I recall one patient in the holding area awaiting his turn under the knife. He had a sudden cardiac arrest. The chief of anesthesia, Dr. John, jumped on the gurney, straddling the patient's torso while plunging a scalpel into his chest. Dr. John used all his fingers to spread the ribs, and then to my horror-struck disgust, he grabbed the heart and began squeezing it. Blood was spurting far and wide. Dr. John was loving it! He had a flair for the dramatic as I had _ been warned by senior nurses. 

His performance confirmed that reputation. The patient died, a victim of Dr. John's theatrics. Or failed heroics, depending on your point of view.

Dr. John taught his students methods of achieving anesthesia without putting the patient under general anesthesia. Regional blocks could be performed anywhere on the body, rendering small sections insensitive to pain. I witnessed stomach surgery and breast removals accomplished without any anesthetic agents, only narcotics, oxygen and paralyzing drugs.These cases were done in this manner simply to show the residents that they could be. 

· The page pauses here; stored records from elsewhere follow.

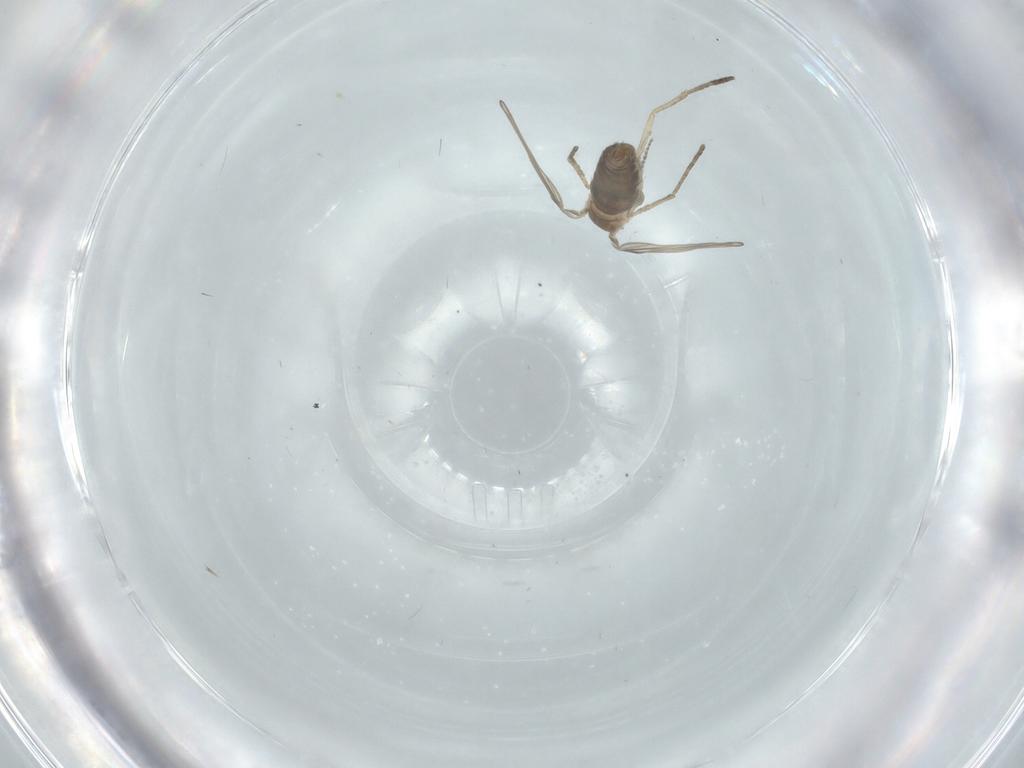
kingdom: Animalia
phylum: Arthropoda
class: Insecta
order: Diptera
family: Chironomidae
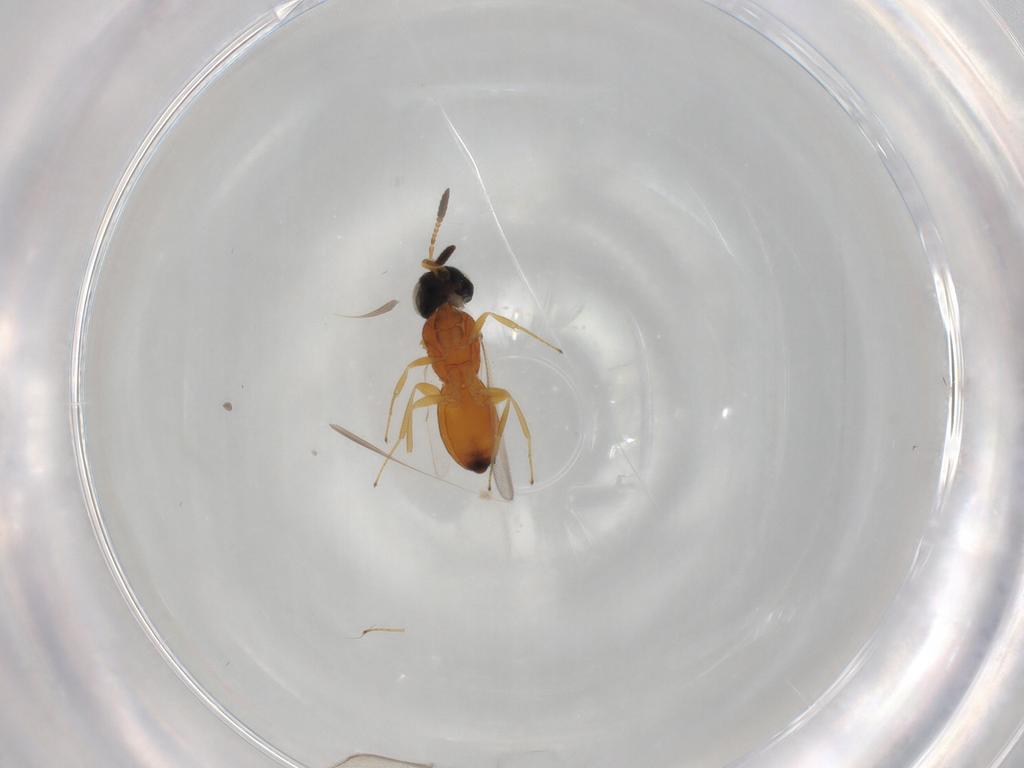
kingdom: Animalia
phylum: Arthropoda
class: Insecta
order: Hymenoptera
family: Scelionidae
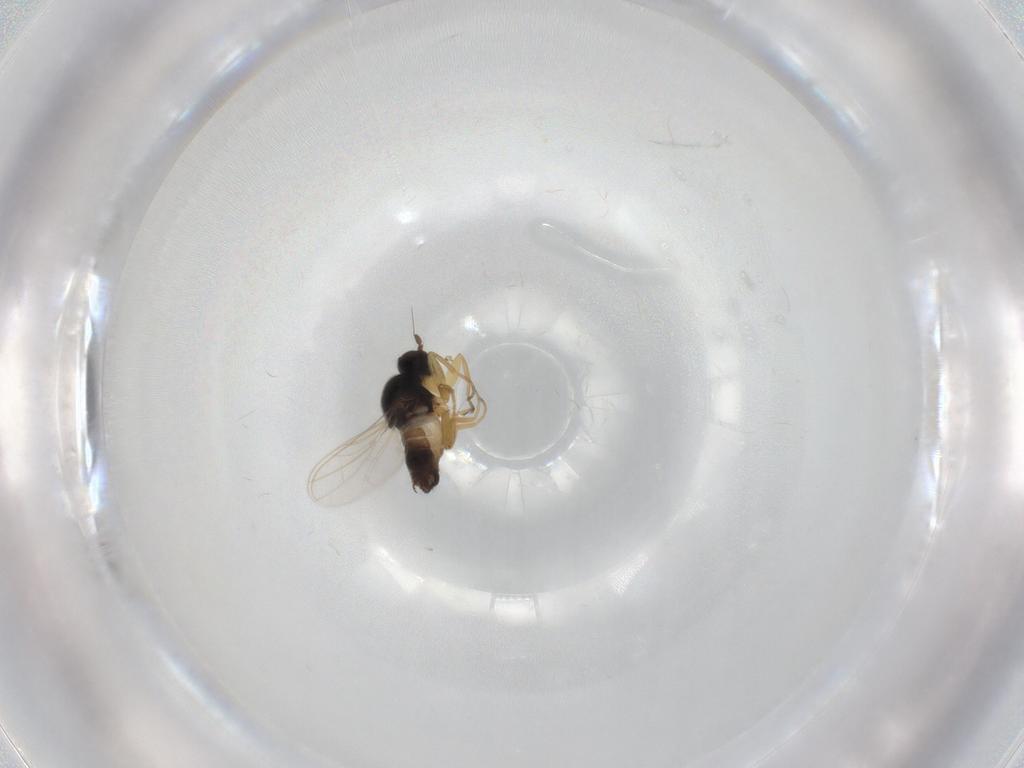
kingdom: Animalia
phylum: Arthropoda
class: Insecta
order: Diptera
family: Hybotidae
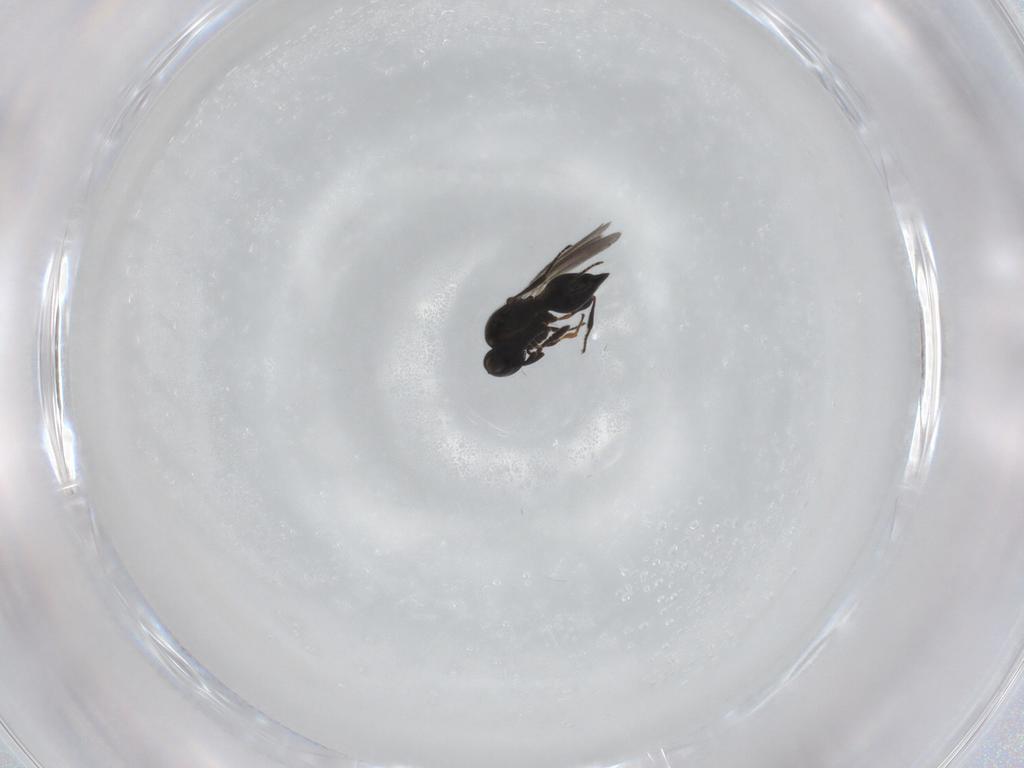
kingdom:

Some surgical candidates are in such poor shape that anesthesia could finish them off. This was a teaching hospital, after all.

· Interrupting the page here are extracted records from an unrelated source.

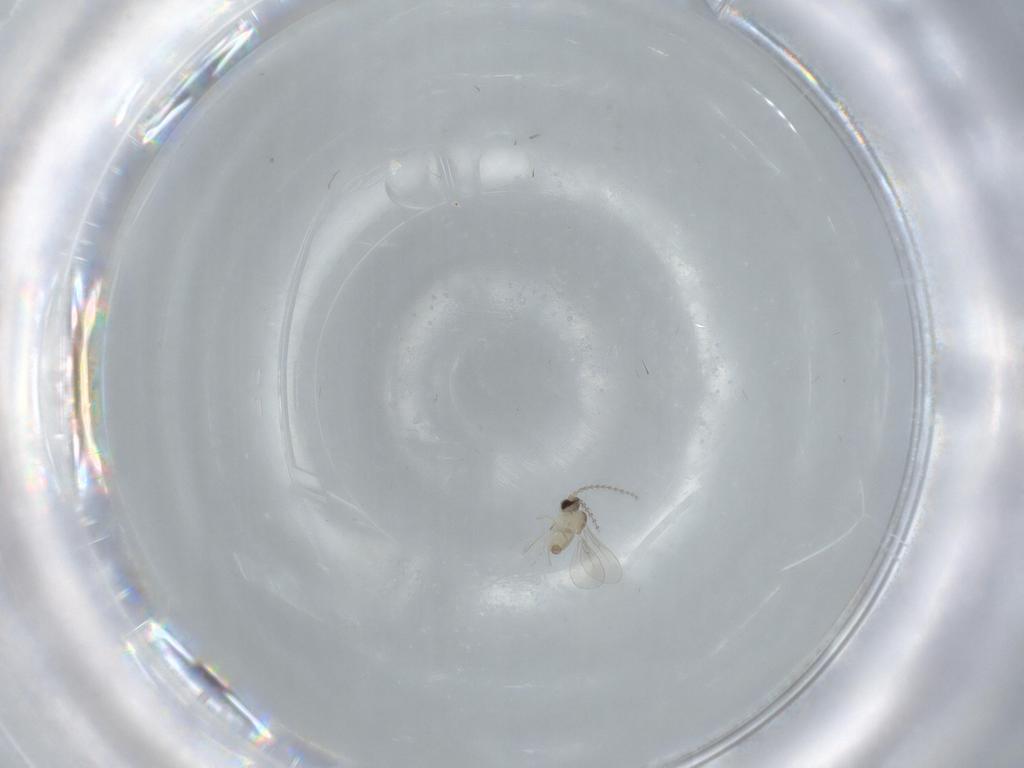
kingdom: Animalia
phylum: Arthropoda
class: Insecta
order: Diptera
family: Cecidomyiidae
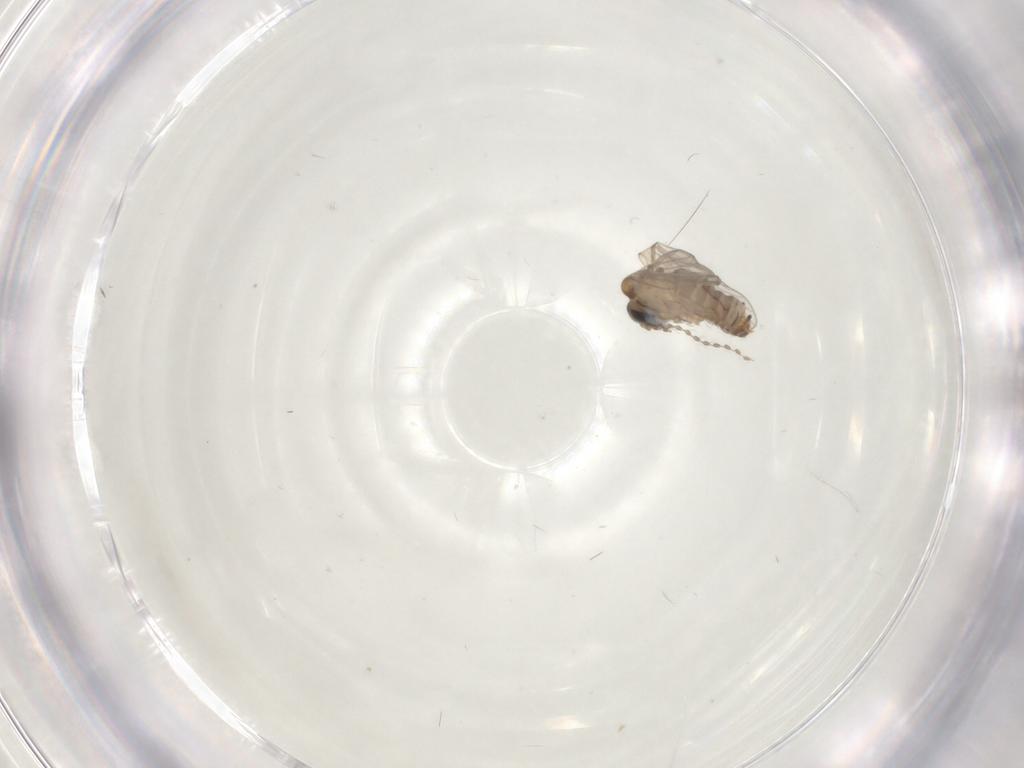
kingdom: Animalia
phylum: Arthropoda
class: Insecta
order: Diptera
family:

Dr. John was a tall and lanky man with a facial complexion that was gaunt and scabby. His feet were 16 inches long. He dabbed his shoes with so many layers of white polish that they were always flaking, making him look as though he was walking through snow.

Every week we received dozens of Navy and Marine recruits who amazingly all had pilonidal cysts. This type of cyst is an abnormal sac filled with hairs in the deep layers of skin, most often occurring at the end of our tailbones (the coccyx), perhaps a remnant of the times when pre-humans did have tails. I found it strange that so many recruits had pilonidal cysts. But then I realized that these were phantom cysts, an excuse for Dr. John to teach saddle blocks which numbed the buttocks, perineum and inner thighs. 

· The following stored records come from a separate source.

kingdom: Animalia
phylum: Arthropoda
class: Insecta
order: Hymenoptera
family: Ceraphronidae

The recruits had no idea they were having unnecessary surgery or that they were “teaching tools.”

Before they were positioned for the saddle blocks, Dr. John examined each patient's abdomen paying particular attention to the umbilicus. His eyes lit up with glee when he found one to his liking. Using his index finger and nail, he scraped out the belly button lint, rolled it into a taut little ball, and deposited it into a quart sized mayonnaise jar which was half full of this.

2 Comments

  1. Lazarus November 12, 2023

    VA Hospital in San Francisco:

    In the 80s, my father-in-law went to Fort Miley, the VA Hospital in San Francisco, for a routine stent insertion. Unfortunately, there were complications, and he nearly died on the table.
    After my wife’s father had recovered, I told a doctor friend of mine about the experience.
    I then learned that my friend had interned at Fort Miley during the Vietnam War.
    He bluntly said that Fort Miley was a great place to learn. But, he would never send a loved one there.
    Since those days, my Veteran friends have told me the treatment is now excellent. And to a man, they claim Donald Trump, as President, was instrumental in many improvements to the VA system.
    Be well, and good luck,
    Laz.

    • Marmon November 12, 2023

      Veterans:

      President Trump put the needs of our veterans above those of our bureaucracy, renovating and restoring the Department of Veterans Affairs to better serve America’s heroes. The number of veterans who trust VA services soared to an all-time high during his presidency—and thanks to the Veterans Affairs Accountability and Whistleblower Protection Act, VA workers who failed to give our veterans the quality care they deserve were fired or punished. The Trump Administration helped hundreds of thousands of veterans find employment in the civilian workforce, and it eliminated every penny of Federal student loan debt owed by American veterans who are completely and permanently disabled.